↓↓↓
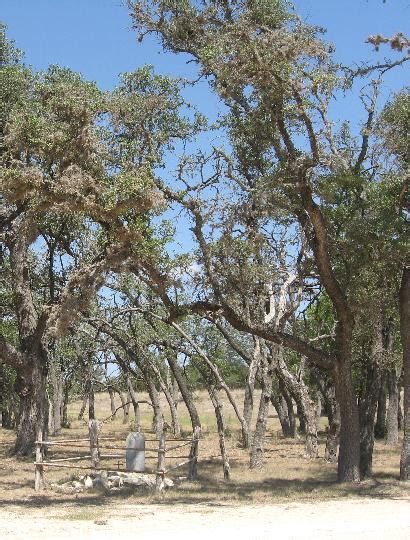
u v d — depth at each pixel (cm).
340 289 1758
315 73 1538
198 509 1412
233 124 1775
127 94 1703
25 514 1330
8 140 1541
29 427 2562
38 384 2350
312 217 1667
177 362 2955
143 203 1462
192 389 5181
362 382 2067
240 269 1741
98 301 2638
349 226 1712
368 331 1978
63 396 4997
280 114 1616
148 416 6122
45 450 2450
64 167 1512
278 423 5369
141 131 1667
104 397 8488
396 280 1903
↑↑↑
**TASK INSTRUCTIONS:** Print the material above once more, exactly, minus the pictures.

**RESULT:**
u v d — depth at each pixel (cm).
340 289 1758
315 73 1538
198 509 1412
233 124 1775
127 94 1703
25 514 1330
8 140 1541
29 427 2562
38 384 2350
312 217 1667
177 362 2955
143 203 1462
192 389 5181
362 382 2067
240 269 1741
98 301 2638
349 226 1712
368 331 1978
63 396 4997
280 114 1616
148 416 6122
45 450 2450
64 167 1512
278 423 5369
141 131 1667
104 397 8488
396 280 1903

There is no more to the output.